*** Begin section ***
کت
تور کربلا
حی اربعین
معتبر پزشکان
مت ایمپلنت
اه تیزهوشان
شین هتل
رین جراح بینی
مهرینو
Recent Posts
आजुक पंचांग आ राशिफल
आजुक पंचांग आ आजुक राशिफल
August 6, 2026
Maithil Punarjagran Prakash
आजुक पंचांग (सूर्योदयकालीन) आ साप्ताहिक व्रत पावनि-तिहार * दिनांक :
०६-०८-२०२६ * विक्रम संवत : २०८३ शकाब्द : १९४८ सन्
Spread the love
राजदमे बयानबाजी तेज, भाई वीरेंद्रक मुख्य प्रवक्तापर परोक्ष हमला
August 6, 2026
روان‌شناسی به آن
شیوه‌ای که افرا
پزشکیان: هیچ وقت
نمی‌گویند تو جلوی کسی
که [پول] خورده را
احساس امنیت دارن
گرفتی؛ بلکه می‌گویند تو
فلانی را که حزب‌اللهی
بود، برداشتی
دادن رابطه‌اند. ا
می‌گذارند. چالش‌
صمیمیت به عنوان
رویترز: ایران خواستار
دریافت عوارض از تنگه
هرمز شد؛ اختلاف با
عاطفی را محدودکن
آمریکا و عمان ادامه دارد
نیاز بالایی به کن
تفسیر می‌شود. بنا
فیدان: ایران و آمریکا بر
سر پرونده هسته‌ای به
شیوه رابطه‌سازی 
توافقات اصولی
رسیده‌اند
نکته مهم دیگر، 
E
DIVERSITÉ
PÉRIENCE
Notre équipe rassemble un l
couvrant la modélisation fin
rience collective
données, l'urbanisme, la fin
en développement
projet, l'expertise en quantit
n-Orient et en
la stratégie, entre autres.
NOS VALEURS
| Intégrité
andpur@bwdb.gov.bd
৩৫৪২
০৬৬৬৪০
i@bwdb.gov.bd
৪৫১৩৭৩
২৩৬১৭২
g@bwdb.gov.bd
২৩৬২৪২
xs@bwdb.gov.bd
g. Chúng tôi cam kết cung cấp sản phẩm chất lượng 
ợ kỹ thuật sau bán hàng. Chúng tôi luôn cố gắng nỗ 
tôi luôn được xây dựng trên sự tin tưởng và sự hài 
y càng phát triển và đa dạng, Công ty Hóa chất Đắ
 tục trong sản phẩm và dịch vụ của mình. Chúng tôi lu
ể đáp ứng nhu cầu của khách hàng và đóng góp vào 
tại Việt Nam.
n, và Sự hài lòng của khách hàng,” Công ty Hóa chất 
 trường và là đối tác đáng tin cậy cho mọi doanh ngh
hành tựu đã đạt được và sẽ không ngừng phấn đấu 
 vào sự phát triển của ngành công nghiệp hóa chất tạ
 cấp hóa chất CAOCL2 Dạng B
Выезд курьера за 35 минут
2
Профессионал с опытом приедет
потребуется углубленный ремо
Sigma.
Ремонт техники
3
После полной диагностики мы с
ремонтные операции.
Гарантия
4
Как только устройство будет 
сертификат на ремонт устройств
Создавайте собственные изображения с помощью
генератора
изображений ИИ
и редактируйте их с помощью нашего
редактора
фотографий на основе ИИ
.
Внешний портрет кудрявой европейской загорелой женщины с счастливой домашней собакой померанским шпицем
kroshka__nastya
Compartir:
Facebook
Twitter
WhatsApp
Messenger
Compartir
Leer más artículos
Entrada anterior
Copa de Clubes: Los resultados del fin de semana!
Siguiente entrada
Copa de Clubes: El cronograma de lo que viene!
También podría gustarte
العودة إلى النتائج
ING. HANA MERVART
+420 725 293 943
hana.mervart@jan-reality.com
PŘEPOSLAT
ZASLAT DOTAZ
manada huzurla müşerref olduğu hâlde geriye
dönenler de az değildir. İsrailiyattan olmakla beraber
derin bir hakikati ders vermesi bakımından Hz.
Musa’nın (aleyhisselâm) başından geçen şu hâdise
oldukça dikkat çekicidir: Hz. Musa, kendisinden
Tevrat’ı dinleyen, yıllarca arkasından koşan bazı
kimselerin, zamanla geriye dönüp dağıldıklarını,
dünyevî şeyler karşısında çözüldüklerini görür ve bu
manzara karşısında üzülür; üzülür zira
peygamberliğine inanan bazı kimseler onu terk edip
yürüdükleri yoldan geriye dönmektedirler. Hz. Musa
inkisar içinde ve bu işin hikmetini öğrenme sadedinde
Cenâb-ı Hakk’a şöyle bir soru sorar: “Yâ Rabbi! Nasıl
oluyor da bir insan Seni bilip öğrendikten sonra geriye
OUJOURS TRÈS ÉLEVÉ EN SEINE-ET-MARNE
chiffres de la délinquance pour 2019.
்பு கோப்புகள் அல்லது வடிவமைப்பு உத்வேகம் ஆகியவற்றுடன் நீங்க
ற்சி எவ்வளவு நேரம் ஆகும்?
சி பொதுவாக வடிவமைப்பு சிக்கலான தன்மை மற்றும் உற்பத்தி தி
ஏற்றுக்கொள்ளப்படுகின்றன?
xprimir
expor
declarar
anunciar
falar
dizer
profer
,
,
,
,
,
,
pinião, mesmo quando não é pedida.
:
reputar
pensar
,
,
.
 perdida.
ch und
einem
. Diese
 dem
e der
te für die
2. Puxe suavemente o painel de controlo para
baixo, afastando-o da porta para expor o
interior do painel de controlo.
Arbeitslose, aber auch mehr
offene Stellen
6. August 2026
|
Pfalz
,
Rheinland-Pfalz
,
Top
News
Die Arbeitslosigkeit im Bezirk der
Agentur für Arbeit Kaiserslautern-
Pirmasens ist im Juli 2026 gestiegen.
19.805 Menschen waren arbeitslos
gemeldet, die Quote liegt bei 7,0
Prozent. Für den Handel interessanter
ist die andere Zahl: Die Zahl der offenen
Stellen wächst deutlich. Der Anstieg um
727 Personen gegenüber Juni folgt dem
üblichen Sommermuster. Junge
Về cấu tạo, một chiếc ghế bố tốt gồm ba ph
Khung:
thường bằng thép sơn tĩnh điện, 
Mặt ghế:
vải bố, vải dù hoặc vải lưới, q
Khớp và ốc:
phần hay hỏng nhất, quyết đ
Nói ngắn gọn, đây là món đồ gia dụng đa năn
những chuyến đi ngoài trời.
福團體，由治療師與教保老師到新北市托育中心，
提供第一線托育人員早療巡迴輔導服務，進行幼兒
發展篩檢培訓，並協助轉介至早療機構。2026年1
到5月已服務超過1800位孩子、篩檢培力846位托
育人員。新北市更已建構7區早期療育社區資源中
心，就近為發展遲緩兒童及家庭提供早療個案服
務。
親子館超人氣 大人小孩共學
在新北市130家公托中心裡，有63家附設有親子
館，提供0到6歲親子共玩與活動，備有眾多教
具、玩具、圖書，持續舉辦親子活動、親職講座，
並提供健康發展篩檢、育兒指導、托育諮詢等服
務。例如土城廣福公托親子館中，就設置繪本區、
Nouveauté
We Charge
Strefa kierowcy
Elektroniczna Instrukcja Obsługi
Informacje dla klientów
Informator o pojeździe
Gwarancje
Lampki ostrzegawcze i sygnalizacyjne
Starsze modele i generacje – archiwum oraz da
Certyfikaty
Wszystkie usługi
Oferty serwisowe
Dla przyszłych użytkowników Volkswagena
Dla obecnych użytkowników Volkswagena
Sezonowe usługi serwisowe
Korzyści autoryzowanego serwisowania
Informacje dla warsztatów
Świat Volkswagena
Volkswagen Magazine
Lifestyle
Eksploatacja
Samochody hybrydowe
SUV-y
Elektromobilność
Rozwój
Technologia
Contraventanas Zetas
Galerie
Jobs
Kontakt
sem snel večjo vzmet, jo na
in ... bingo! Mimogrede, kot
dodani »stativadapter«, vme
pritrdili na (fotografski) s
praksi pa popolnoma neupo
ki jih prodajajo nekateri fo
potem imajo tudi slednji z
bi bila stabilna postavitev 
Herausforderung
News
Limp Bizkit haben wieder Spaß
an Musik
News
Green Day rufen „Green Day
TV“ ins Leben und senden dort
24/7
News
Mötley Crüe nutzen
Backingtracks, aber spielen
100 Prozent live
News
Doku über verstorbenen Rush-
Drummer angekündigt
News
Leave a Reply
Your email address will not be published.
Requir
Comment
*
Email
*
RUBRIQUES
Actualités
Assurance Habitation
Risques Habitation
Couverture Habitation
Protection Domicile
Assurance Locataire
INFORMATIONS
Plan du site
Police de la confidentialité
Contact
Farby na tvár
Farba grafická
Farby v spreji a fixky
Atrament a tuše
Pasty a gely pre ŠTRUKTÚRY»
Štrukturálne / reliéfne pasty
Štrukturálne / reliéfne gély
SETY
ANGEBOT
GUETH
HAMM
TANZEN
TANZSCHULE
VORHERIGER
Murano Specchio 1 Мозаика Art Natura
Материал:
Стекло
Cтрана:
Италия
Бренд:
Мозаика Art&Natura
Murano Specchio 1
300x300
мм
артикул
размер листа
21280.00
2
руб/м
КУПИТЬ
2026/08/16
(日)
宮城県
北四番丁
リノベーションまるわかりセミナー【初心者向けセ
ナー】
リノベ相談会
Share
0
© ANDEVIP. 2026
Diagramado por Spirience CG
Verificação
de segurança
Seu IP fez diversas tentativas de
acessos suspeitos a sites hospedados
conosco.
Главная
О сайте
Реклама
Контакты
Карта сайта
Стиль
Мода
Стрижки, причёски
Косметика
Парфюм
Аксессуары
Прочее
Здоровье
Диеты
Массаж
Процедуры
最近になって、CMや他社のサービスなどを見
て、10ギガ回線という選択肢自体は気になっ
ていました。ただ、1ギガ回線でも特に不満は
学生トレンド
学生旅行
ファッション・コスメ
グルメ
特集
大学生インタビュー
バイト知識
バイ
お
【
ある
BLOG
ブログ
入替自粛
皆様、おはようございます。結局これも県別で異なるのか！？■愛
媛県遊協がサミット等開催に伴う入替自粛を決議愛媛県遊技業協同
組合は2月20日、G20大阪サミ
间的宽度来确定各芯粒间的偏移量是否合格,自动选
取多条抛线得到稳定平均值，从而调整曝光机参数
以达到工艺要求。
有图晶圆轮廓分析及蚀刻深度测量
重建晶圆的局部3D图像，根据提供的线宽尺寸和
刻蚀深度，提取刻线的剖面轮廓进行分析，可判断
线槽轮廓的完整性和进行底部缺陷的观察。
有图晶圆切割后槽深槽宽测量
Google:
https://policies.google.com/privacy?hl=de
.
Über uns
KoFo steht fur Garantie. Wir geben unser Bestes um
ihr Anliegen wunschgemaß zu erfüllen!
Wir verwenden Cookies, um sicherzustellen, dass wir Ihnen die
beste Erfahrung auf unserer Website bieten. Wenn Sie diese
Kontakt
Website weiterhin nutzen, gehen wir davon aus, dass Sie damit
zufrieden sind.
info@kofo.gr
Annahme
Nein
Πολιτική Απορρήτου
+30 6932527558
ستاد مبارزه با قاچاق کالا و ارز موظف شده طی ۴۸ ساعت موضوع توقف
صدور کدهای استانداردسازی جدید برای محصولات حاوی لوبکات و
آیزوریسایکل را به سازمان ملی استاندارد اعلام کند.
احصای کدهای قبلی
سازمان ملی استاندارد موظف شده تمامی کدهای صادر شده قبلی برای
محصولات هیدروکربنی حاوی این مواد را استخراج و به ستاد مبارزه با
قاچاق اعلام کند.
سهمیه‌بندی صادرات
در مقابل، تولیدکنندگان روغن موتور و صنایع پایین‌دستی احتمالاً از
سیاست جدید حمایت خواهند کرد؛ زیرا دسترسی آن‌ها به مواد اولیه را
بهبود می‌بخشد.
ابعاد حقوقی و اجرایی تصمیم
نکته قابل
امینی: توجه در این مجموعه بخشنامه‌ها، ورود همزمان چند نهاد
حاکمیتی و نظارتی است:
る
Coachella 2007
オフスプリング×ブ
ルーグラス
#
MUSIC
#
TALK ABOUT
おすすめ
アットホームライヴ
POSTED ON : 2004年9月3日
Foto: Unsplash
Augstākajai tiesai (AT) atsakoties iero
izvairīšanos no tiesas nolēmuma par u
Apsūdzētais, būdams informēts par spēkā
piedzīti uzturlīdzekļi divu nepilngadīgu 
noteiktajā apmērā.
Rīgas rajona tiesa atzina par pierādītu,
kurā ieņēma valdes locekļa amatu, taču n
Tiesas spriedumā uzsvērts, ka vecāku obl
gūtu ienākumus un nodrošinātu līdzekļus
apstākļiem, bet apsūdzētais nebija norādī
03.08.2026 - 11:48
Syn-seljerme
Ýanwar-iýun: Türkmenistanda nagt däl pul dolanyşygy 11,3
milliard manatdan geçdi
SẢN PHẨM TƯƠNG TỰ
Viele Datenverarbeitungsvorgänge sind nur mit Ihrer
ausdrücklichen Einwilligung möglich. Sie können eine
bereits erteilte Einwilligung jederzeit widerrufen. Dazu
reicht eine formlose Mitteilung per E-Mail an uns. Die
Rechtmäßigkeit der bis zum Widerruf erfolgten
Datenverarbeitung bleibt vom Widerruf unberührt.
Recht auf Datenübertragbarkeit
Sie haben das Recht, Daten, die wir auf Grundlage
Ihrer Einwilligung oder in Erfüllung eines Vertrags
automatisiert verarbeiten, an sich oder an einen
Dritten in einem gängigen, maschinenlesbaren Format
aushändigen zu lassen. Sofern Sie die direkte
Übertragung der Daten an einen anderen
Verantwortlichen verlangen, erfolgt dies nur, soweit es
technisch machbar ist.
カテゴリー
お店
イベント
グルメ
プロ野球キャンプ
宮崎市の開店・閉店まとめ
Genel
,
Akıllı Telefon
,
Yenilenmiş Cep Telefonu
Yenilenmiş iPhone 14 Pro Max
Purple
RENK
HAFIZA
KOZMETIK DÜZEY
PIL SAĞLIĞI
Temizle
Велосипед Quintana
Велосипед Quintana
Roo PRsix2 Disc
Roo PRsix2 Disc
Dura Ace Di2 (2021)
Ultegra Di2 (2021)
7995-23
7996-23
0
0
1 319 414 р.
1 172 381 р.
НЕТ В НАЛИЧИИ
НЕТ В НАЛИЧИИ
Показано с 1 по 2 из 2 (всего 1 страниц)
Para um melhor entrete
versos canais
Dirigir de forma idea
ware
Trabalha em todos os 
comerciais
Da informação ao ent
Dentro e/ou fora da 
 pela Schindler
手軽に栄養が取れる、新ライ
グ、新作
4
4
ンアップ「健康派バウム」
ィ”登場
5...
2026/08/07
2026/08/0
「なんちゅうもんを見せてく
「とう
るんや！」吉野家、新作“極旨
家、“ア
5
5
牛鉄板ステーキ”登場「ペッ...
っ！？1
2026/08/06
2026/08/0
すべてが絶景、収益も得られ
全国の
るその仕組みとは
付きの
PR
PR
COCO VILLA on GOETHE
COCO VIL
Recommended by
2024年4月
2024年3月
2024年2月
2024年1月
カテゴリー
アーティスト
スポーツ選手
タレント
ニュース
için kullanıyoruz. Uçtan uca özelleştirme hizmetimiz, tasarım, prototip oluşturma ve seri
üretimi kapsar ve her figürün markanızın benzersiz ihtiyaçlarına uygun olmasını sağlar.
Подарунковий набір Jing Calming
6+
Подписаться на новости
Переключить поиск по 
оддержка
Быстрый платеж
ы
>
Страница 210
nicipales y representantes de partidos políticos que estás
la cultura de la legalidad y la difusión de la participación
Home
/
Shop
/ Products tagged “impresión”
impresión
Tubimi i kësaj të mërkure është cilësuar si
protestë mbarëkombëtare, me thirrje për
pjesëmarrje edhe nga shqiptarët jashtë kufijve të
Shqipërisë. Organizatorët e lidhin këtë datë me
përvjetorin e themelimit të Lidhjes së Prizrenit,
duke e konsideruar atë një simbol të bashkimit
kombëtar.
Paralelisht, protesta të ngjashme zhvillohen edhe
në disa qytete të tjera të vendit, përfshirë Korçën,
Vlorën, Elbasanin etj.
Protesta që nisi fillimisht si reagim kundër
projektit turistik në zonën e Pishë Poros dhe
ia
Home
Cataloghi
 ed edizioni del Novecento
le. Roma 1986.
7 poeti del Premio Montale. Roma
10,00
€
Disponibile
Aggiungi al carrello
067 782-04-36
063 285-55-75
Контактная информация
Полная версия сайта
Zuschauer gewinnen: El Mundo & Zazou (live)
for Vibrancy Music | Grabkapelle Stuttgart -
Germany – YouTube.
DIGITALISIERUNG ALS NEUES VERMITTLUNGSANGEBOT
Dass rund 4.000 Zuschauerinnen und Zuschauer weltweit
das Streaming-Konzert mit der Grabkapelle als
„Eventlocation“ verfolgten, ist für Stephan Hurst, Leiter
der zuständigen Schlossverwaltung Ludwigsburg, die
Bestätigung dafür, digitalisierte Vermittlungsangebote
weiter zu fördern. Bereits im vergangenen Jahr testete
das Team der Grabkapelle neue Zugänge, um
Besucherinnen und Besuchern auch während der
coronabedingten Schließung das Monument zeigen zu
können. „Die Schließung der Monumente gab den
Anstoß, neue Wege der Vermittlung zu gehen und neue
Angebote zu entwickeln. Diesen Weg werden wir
*** End section ***
> Problem statement:
From the records above, copy each line where the word "مواد" can be found.

> Exercise solution:
محصولات هیدروکربنی حاوی این مواد را استخراج و به ستاد مبارزه با
سیاست جدید حمایت خواهند کرد؛ زیرا دسترسی آن‌ها به مواد اولیه را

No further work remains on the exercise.